We hadn’t gotten far onto the Plock before we came across Frullania tamarisci, a liverwort that has pouches underneath the leaves which have the possible function of digesting small animals (digestive enzymes have been found in dissected pouches). We looked at a collected specimen under the microscope and were delighted (and astonished) to see something moving. A greater zoom brought a Rotifer into focus. These miniscule animals are predators that use waving hair-like structures (cilia) on their head to feed single-celled animals such as bacteria into their mouths. Imagine our surprise at finding one residing in our Frullania, and what a treat to discover.

Mosses are easily overlooked, until they are not. Then you realise just what they are: they are habitats. We’ve heard about the home for the Rotifera but imagine my delight at hearing that the capsule that was half-eaten on my specimen of Hypnum andoi had probably been nibbled by a slug or snail! Then, there’s Ulota phyllantha that spreads mainly by asexual reproduction (doesn’t produce spores) and instead spreads through gemmae, part of the plant that easily splits off to be accidentally transported by small foraging birds – think treecreeper – to neighbouring trees, or by slugs and snails to different locations on the same tree.
The example of the half-eaten capsule is an interesting one, as mosses and liverworts have evolved to be unattractive to herbivores and they do this in two very different, very clever ways. In mosses, the cell walls are so thick as to make them unpalatable and not worth the eating. And liverworts contain oil bodies in their cells which are strongly scented, creating an unpleasant taste for nibbling herbivores. These oil bodies are sometimes so huge that they take up a large proportion of the cells, demonstrating how important being unpalatable is to these tiny plants. Sporophytes or capsules, on the other hand, are consumable and so are at risk of being eaten, as seen by the Hypnum andoi mentioned above.

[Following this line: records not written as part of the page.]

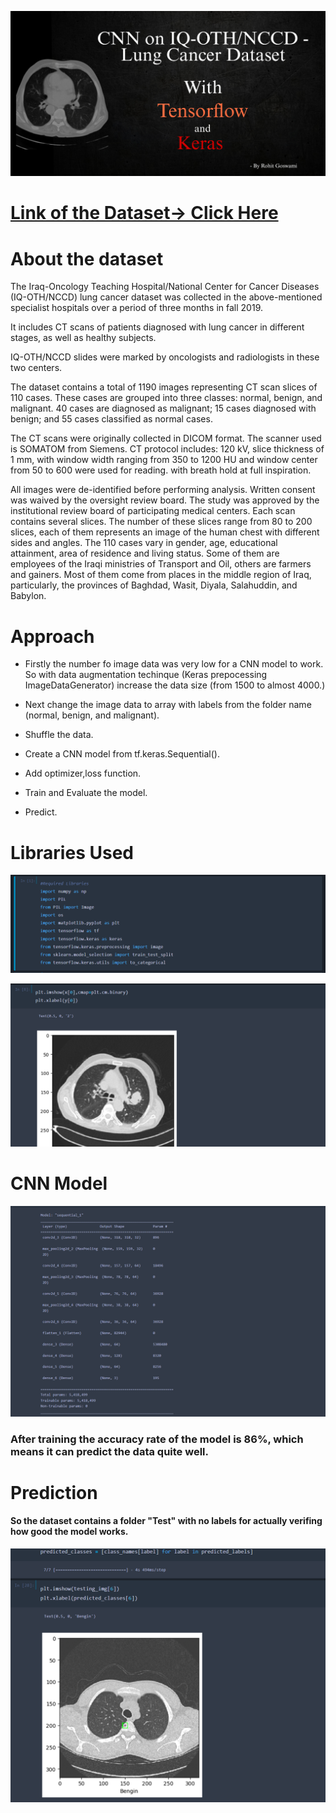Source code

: ![](media/Banner.jpg)
#
# [Link of the Dataset-> Click Here](https://www.kaggle.com/datasets/adityamahimkar/iqothnccd-lung-cancer-dataset)


# About the dataset

The Iraq-Oncology Teaching Hospital/National Center for Cancer Diseases (IQ-OTH/NCCD) lung cancer dataset was collected in the above-mentioned specialist hospitals over a period of three months in fall 2019. 

It includes CT scans of patients diagnosed with lung cancer in different stages, as well as healthy subjects. 

IQ-OTH/NCCD slides were marked by oncologists and radiologists in these two centers. 

The dataset contains a total of 1190 images representing CT scan slices of 110 cases. 
These cases are grouped into three classes: normal, benign, and malignant. 
40 cases are diagnosed as malignant; 15 cases diagnosed with benign; and 55 cases classified as normal cases.

The CT scans were originally collected in DICOM format. The scanner used is SOMATOM from Siemens. CT protocol includes: 120 kV, slice thickness of 1 mm, with window width ranging from 350 to 1200 HU and window center from 50 to 600 were used for reading. with breath hold at full inspiration. 

All images were de-identified before performing analysis. Written consent was waived by the oversight review board. The study was approved by the institutional review board of participating medical centers. Each scan contains several slices. The number of these slices range from 80 to 200 slices, each of them represents an image of the human chest with different sides and angles. The 110 cases vary in gender, age, educational attainment, area of residence and living status. Some of them are employees of the Iraqi ministries of Transport and Oil, others are farmers and gainers. Most of them come from places in the middle region of Iraq, particularly, the provinces of Baghdad, Wasit, Diyala, Salahuddin, and Babylon.

# Approach

- Firstly the number fo image data was very low for a CNN model to work. So with data augmentation techinque (Keras prepocessing ImageDataGenerator) increase the data size (from 1500 to almost 4000.)

- Next change the image data to array with labels from the folder name (normal, benign, and malignant).
- Shuffle the data.
- Create a CNN model from tf.keras.Sequential().
- Add optimizer,loss function.
- Train and Evaluate the model.
- Predict.

# Libraries Used
![](media/Libraries.png)

![](media/data.png)

# CNN Model
![](media/model.png)

### After training the accuracy rate of the model is 86%, which means it can predict the data quite well.



# Prediction

#### So the dataset contains a folder "Test" with no labels for actually verifing how good the model works.

![](media/prediction.png)

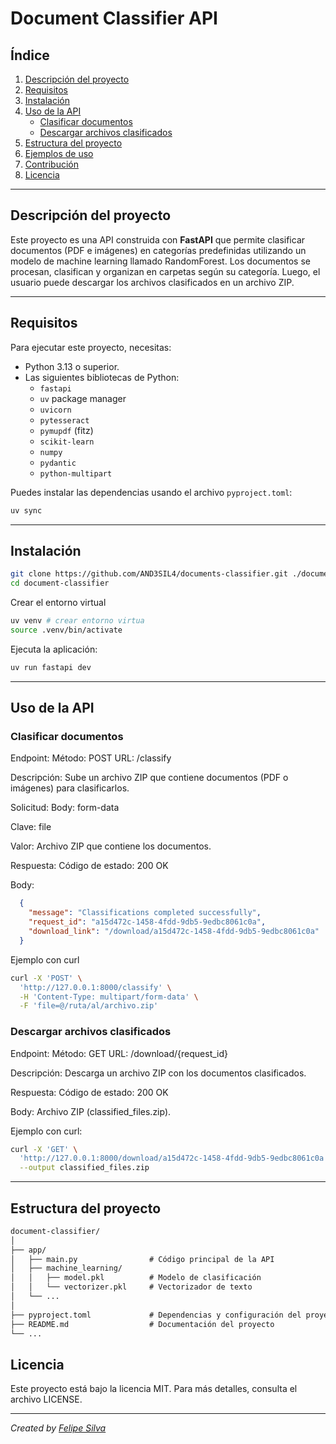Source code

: # Document Classifier API

## Índice
1. [Descripción del proyecto](#descripción-del-proyecto)
2. [Requisitos](#requisitos)
3. [Instalación](#instalación)
4. [Uso de la API](#uso-de-la-api)
   - [Clasificar documentos](#clasificar-documentos)
   - [Descargar archivos clasificados](#descargar-archivos-clasificados)
5. [Estructura del proyecto](#estructura-del-proyecto)
6. [Ejemplos de uso](#ejemplos-de-uso)
7. [Contribución](#contribución)
8. [Licencia](#licencia)

---

## Descripción del proyecto

Este proyecto es una API construida con **FastAPI** que permite clasificar documentos (PDF e imágenes) en categorías predefinidas utilizando un modelo de machine learning llamado RandomForest. Los documentos se procesan, clasifican y organizan en carpetas según su categoría. Luego, el usuario puede descargar los archivos clasificados en un archivo ZIP.

---

## Requisitos

Para ejecutar este proyecto, necesitas:

- Python 3.13 o superior.
- Las siguientes bibliotecas de Python:
  - `fastapi`
  - `uv` package manager
  - `uvicorn`
  - `pytesseract`
  - `pymupdf` (fitz)
  - `scikit-learn`
  - `numpy`
  - `pydantic`
  - `python-multipart`

Puedes instalar las dependencias usando el archivo `pyproject.toml`:

```bash
uv sync
```

---

## Instalación

```bash
git clone https://github.com/AND3SIL4/documents-classifier.git ./document-classifier
cd document-classifier
```

Crear el entorno virtual

```bash
uv venv # crear entorno virtua
source .venv/bin/activate
```

Ejecuta la aplicación:

```bash
uv run fastapi dev
```

---

## Uso de la API

### Clasificar documentos
Endpoint:
Método: POST
URL: /classify

Descripción: Sube un archivo ZIP que contiene documentos (PDF o imágenes) para clasificarlos.

Solicitud:
Body: form-data

Clave: file

Valor: Archivo ZIP que contiene los documentos.

Respuesta:
Código de estado: 200 OK

Body:

```json
  {
    "message": "Classifications completed successfully",
    "request_id": "a15d472c-1458-4fdd-9db5-9edbc8061c0a",
    "download_link": "/download/a15d472c-1458-4fdd-9db5-9edbc8061c0a"
  }
```

Ejemplo con curl

```bash
curl -X 'POST' \
  'http://127.0.0.1:8000/classify' \
  -H 'Content-Type: multipart/form-data' \
  -F 'file=@/ruta/al/archivo.zip'
```

### Descargar archivos clasificados
Endpoint:
Método: GET
URL: /download/{request_id}

Descripción: Descarga un archivo ZIP con los documentos clasificados.

Respuesta:
Código de estado: 200 OK

Body: Archivo ZIP (classified_files.zip).

Ejemplo con curl:
```bash
curl -X 'GET' \
  'http://127.0.0.1:8000/download/a15d472c-1458-4fdd-9db5-9edbc8061c0a' \
  --output classified_files.zip
```

---

## Estructura del proyecto

```txt
document-classifier/
│
├── app/
│   ├── main.py                # Código principal de la API
│   ├── machine_learning/
│   │   ├── model.pkl          # Modelo de clasificación
│   │   └── vectorizer.pkl     # Vectorizador de texto
│   └── ...
│
├── pyproject.toml             # Dependencias y configuración del proyecto
├── README.md                  # Documentación del proyecto
└── ...
```

## Licencia
Este proyecto está bajo la licencia MIT. Para más detalles, consulta el archivo LICENSE.

---

*Created by [Felipe Silva](https://github.com/and3sil4)*
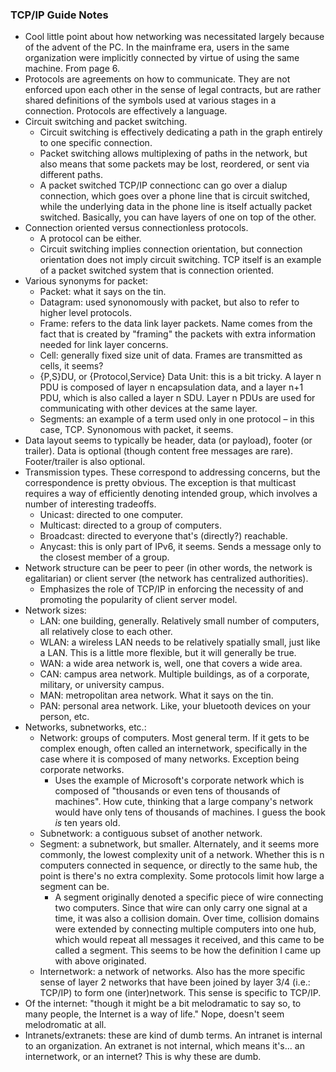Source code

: ### TCP/IP Guide Notes
- Cool little point about how networking was necessitated largely because of the advent of the PC. In the mainframe era, users in the same organization were implicitly connected by virtue of using the same machine. From page 6.
- Protocols are agreements on how to communicate. They are not enforced upon each other in the sense of legal contracts, but are rather shared definitions of the symbols used at various stages in a connection. Protocols are effectively a language.
- Circuit switching and packet switching.
  - Circuit switching is effectively dedicating a path in the graph entirely to one specific connection.
  - Packet switching allows multiplexing of paths in the network, but also means that some packets may be lost, reordered, or sent via different paths.
  - A packet switched TCP/IP connectionc can go over a dialup connection, which goes over a phone line that is circuit switched, while the underlying data in the phone line is itself actually packet switched. Basically, you can have layers of one on top of the other.
- Connection oriented versus connectionless protocols.
  - A protocol can be either.
  - Circuit switching implies connection orientation, but connection orientation does not imply circuit switching. TCP itself is an example of a packet switched system that is connection oriented.
- Various synonyms for packet:
  - Packet: what it says on the tin.
  - Datagram: used synonomously with packet, but also to refer to higher level protocols.
  - Frame: refers to the data link layer packets. Name comes from the fact that is created by "framing" the packets with extra information needed for link layer concerns.
  - Cell: generally fixed size unit of data. Frames are transmitted as cells, it seems?
  - {P,S}DU, or {Protocol,Service} Data Unit: this is a bit tricky. A layer n PDU is composed of layer n encapsulation data, and a layer n+1 PDU, which is also called a layer n SDU. Layer n PDUs are used for communicating with other devices at the same layer.
  - Segments: an example of a term used only in one protocol – in this case, TCP. Synonomous with packet, it seems.
- Data layout seems to typically be header, data (or payload), footer (or trailer). Data is optional (though content free messages are rare). Footer/trailer is also optional.
- Transmission types. These correspond to addressing concerns, but the correspondence is pretty obvious. The exception is that multicast requires a way of efficiently denoting intended group, which involves a number of interesting tradeoffs.
  - Unicast: directed to one computer.
  - Multicast: directed to a group of computers.
  - Broadcast: directed to everyone that's (directly?) reachable.
  - Anycast: this is only part of IPv6, it seems. Sends a message only to the closest member of a group.
- Network structure can be peer to peer (in other words, the network is egalitarian) or client server (the network has centralized authorities).
  - Emphasizes the role of TCP/IP in enforcing the necessity of and promoting the popularity of client server model.
- Network sizes:
  - LAN: one building, generally. Relatively small number of computers, all relatively close to each other.
  - WLAN: a wireless LAN needs to be relatively spatially small, just like a LAN. This is a little more flexible, but it will generally be true.
  - WAN: a wide area network is, well, one that covers a wide area.
  - CAN: campus area network. Multiple buildings, as of a corporate, military, or university campus.
  - MAN: metropolitan area network. What it says on the tin.
  - PAN: personal area network. Like, your bluetooth devices on your person, etc.
- Networks, subnetworks, etc.:
  - Network: groups of computers. Most general term. If it gets to be complex enough, often called an internetwork, specifically in the case where it is composed of many networks. Exception being corporate networks.
    - Uses the example of Microsoft's corporate network which is composed of "thousands or even tens of thousands of machines". How cute, thinking that a large company's network would have only tens of thousands of machines. I guess the book _is_ ten years old.
  - Subnetwork: a contiguous subset of another network.
  - Segment: a subnetwork, but smaller. Alternately, and it seems more commonly, the lowest complexity unit of a network. Whether this is n computers connected in sequence, or directly to the same hub, the point is there's no extra complexity. Some protocols limit how large a segment can be.
    - A segment originally denoted a specific piece of wire connecting two computers. Since that wire can only carry one signal at a time, it was also a collision domain. Over time, collision domains were extended by connecting multiple computers into one hub, which would repeat all messages it received, and this came to be called a segment. This seems to be how the definition I came up with above originated.
  - Internetwork: a network of networks. Also has the more specific sense of layer 2 networks that have been joined by layer 3/4 (i.e.: TCP/IP) to form one (inter)network. This sense is specific to TCP/IP.
- Of the internet: "though it might be a bit melodramatic to say so, to many people, the Internet is a way of life." Nope, doesn't seem melodromatic at all.
- Intranets/extranets: these are kind of dumb terms. An intranet is internal to an organization. An extranet is not internal, which means it's... an internetwork, or an internet? This is why these are dumb.

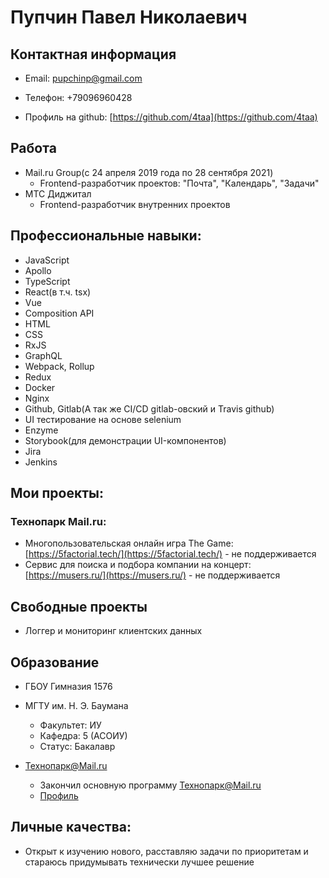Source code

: # Пупчин Павел Николаевич
## Контактная информация

* Email: pupchinp@gmail.com
* Телефон: +79096960428

* Профиль на github: [https://github.com/4taa](https://github.com/4taa)

## Работа
* Mail.ru Group(с 24 апреля 2019 года по 28 сентября 2021)
    * Frontend-разработчик проектов: "Почта", "Календарь", "Задачи"
* МТС Диджитал
    * Frontend-разработчик внутренних проектов

## Профессиональные навыки:
* JavaScript
* Apollo
* TypeScript
* React(в т.ч. tsx)
* Vue
* Composition API
* HTML
* CSS
* RxJS
* GraphQL
* Webpack, Rollup
* Redux
* Docker
* Nginx
* Github, Gitlab(А так же CI/CD gitlab-овский и Travis github)
* UI тестирование на основе selenium
* Enzyme
* Storybook(для демонстрации UI-компонентов)
* Jira
* Jenkins

## Мои проекты:
### Технопарк Mail.ru:
* Многопользовательская онлайн игра The Game: [https://5factorial.tech/](https://5factorial.tech/) - не поддерживается
* Сервис для поиска и подбора компании на концерт: [https://musers.ru/](https://musers.ru/) - не поддерживается

## Свободные проекты
* Логгер и мониторинг клиентских данных

## Образование
* ГБОУ Гимназия 1576

* МГТУ им. Н. Э. Баумана
    * Факультет: ИУ
    * Кафедра: 5 (АСОИУ)
    * Статус: Бакалавр

* Технопарк@Mail.ru
    * Закончил основную программу Технопарк@Mail.ru
    * [Профиль](https://park.mail.ru/alumni/242/29303/)

## Личные качества:
* Открыт к изучению нового, расставляю задачи по приоритетам и стараюсь придумывать технически лучшее решение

The day passed in wonder and special finds abounded with knowledge enthusiastically shared and expanded upon by Nick: Lepidozia reptans was so tiny that it was hard to see through the handlens, even, but the microscope brought it startlingly into focus. The leaves look like tiny hands, clustered around the central stem; short, spiky Campylopus flexuosus whose long leaves twisted round when dry; Colura calyptrifolia was a new species for the Plock, utterly miniature and utterly beautiful; and, one of my favourites, Plagiothecium undulatum, whose long sinewy branches drape themselves over their habitat.
Imagine how you would have felt to discover all this on the Plock too. An overlooked group of plants that suddenly, when brought into focus, spring into life. The study of micro species is one that can be really meditative: there’s a whole world down there that we hardly notice, hardly think about. But we can enter it easily. All we need is curiosity and a willingness to give it a try.







Image 1: Bryologists in training
Image 2: The beautiful swan head capsules of Hylocomium splendens
Image 3: A chaos of mosses including Rhytidiadelphus squarrosus and Dicranum majus
Image 4: Nick Hodgetts
Image 5: H. splendens alongside T. tamarascum (unrelated book page!)
Image 6: The strong cell walls of a sphagnum
Image 7: Vibrant beauty of Thuidium tamarascum
Image 7: Sphagnum quinquefarium
Image 8: Not only liverworts (mainly Plagiochila sp.), but in fact the tiny Wilson’s filmy fern Hymenophyllum wilsonii!